My Mom and I were to be at Ashe Hospital in Jefferson, North Carolina on the last day of June in 1946. We were there waiting in our room when Dr. Jones came. He talked with Mom briefly, then picked me up and carried me down a long hallway to a bright area. The nurses were all dressed in white and so nice. That is all I remember about that day, except the smell and taste of either, and a very sore throat for a very long time. Dr. Jones had removed my tonsils. He said they were enlarged and bad so that when I ran and got hot they swelled up almost closing off my airway.
When I came home from the hospital cherries were ripe. They looked so good and I could not eat even one. My niece, Patsy ate them though. She ate lots of the big, juicy red ones. My older sisters were busy picking and seeding cherries and getting them ready to can for winter. Patsy got to help them but I had to rest, doctor’s orders. As time passed and I recovered, I decided I wanted to be a nurse. Before Christmas that year I wrote a note to Santa asking for a nurses kit. On Christmas morning there it was setting under the tree along with a new baby doll, peppermint candy and oranges – all for me. I was so happy and I practiced nursing the rest of the winter. When the first warm days of spring came I set up my hospital in the old ham curing house. (BAD CHOICE)
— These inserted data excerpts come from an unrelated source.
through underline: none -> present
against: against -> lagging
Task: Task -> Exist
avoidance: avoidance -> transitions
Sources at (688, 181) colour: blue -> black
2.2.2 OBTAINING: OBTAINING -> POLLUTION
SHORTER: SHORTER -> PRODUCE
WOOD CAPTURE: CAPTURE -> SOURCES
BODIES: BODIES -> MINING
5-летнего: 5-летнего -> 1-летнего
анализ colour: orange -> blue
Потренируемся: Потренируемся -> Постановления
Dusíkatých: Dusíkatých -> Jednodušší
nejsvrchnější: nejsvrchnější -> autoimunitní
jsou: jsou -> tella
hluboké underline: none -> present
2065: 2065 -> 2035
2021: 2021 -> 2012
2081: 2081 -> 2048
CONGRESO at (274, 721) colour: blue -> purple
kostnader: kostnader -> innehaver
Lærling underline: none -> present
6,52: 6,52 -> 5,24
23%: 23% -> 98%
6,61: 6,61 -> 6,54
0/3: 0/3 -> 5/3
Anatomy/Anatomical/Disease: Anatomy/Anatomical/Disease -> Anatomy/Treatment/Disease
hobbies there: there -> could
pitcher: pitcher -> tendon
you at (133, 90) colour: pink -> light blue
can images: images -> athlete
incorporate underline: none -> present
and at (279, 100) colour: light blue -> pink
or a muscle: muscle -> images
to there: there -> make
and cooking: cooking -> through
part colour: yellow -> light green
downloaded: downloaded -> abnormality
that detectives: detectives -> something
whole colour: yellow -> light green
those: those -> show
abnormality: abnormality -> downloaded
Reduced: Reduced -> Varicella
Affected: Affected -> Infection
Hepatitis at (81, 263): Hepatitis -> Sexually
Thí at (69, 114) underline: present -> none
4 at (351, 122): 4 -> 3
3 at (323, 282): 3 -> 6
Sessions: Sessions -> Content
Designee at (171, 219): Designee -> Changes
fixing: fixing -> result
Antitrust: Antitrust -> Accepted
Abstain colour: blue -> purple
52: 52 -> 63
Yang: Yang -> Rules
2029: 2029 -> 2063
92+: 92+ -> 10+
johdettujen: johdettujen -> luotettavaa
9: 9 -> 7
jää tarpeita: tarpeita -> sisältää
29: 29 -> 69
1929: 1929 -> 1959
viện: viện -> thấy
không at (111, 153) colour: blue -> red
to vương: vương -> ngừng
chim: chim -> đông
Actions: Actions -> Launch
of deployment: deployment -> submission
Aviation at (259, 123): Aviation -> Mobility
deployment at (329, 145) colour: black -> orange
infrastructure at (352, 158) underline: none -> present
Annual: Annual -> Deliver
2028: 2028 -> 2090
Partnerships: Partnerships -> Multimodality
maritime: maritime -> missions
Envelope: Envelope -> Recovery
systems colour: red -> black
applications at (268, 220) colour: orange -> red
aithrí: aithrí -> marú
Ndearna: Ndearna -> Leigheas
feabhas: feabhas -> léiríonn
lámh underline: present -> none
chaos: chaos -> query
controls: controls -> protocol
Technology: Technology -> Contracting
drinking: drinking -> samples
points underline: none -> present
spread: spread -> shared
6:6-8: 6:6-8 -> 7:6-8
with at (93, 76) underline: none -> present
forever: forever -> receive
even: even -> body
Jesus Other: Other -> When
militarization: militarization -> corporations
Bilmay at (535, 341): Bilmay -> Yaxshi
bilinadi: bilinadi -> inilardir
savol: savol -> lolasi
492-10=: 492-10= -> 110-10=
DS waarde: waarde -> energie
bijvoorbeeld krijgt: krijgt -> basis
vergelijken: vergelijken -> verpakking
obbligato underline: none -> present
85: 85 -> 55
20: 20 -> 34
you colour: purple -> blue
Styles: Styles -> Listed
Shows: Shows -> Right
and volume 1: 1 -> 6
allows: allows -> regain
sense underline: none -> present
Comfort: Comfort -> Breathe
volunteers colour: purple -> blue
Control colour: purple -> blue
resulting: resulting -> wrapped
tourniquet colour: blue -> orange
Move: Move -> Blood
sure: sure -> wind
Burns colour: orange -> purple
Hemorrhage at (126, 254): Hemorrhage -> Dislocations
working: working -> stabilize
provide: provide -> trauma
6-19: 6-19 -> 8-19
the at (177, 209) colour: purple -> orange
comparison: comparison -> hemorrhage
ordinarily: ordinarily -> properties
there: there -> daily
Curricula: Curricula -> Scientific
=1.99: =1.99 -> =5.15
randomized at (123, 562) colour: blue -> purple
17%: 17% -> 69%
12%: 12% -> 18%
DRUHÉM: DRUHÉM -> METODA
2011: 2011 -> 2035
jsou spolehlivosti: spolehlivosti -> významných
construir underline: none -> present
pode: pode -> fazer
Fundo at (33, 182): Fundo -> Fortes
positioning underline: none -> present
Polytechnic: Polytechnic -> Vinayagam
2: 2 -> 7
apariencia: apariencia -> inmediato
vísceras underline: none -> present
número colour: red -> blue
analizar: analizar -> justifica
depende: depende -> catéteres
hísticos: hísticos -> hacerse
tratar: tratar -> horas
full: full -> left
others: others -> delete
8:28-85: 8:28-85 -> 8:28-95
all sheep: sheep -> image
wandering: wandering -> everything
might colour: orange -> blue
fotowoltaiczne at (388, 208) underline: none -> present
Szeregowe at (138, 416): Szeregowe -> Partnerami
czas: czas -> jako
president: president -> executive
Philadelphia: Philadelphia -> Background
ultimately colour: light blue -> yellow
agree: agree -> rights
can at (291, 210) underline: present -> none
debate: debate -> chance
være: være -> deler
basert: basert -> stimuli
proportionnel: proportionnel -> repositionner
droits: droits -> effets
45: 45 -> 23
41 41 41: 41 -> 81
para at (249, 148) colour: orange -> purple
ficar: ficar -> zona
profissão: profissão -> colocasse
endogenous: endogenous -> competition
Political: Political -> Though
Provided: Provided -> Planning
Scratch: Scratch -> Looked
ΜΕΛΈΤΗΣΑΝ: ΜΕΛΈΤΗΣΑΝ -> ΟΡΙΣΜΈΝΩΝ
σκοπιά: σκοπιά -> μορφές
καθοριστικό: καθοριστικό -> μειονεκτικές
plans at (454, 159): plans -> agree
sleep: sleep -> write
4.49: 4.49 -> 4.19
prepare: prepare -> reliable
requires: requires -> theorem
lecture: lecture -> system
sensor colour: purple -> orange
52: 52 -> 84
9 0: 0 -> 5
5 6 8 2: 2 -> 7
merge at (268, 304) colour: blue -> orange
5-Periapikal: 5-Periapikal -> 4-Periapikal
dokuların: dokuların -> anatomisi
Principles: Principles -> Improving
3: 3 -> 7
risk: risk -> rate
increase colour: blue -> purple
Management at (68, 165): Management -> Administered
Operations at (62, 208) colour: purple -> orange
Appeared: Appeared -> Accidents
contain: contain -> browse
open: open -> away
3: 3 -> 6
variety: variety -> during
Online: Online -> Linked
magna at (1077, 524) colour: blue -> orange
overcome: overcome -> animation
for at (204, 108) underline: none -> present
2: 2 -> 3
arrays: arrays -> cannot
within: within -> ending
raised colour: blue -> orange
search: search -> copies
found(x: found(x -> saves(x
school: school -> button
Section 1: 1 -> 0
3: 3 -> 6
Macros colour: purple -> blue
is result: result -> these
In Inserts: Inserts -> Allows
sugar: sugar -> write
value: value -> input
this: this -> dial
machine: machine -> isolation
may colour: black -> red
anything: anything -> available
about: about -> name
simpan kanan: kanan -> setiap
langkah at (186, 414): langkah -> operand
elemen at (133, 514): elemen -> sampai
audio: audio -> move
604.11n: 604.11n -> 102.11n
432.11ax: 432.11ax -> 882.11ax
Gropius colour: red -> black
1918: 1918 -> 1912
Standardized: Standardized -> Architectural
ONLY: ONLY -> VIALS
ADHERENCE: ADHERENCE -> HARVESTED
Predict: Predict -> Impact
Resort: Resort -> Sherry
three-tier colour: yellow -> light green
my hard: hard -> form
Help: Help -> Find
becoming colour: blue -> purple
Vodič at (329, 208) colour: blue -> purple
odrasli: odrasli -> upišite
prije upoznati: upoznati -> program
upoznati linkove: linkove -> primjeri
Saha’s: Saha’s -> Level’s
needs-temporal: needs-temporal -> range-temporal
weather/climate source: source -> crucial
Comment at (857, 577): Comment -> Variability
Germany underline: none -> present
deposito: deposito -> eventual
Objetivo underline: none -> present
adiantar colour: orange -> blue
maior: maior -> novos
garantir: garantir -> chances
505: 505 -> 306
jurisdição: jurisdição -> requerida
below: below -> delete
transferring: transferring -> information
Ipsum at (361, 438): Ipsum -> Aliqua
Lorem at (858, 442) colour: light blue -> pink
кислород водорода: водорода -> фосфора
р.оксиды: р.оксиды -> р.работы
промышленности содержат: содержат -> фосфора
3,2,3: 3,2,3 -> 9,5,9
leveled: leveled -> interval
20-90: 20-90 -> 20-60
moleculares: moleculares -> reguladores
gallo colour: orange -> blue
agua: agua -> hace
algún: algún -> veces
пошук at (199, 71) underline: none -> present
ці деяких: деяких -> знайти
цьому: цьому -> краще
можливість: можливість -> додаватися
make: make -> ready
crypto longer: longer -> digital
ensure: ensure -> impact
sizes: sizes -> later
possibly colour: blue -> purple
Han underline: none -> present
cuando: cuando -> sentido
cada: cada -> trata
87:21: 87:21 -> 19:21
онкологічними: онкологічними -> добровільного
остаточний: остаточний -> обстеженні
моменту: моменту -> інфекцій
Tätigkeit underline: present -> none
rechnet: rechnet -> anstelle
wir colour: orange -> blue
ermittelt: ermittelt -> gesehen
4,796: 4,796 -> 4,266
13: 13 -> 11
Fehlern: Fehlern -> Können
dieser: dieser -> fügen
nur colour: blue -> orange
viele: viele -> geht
There were tables in there that I used for beds and all of my dolls were my patients, except one grown up doll and she did not want to play. Some bandages were applied, temperatures were down and all was well when Mom called for me to come to the house for supper. It rained that night and when I did go back to check on my patients all was not well. They were all very sick! Their skin was peeling off. It was awful! I tried to help them, but I could not. They all died. They were just babies and there was nothing I could do but cry. My Dad said moisture in the air mixed with salt from the hams curing caused the painted on skin to peel off my dolls. Then their composition arms, legs and heads just fell apart. Composition is made of glue and sawdust pressed into forms that were used for doll making. Only their cloth bodies were left to dispose of. A hospital is supposed to be a place of healing – not destruction – it was terrible! I put my nurse’s kit away and after a while I thought I might be a teacher, but I had no pupils except one grown up doll and she didn’t want to play. She survives today because she did not want to play, but that’s another story.
The old rock building is still standing in Jefferson, NC, although it is no longer used as a hospital. Opened in 1941, it was built by WPA (Workers Progress Alliance) which was a government backed program to provide jobs during and after the Depression. My hospital, the old ham curing house, stood through the Depression but has long since faded into history.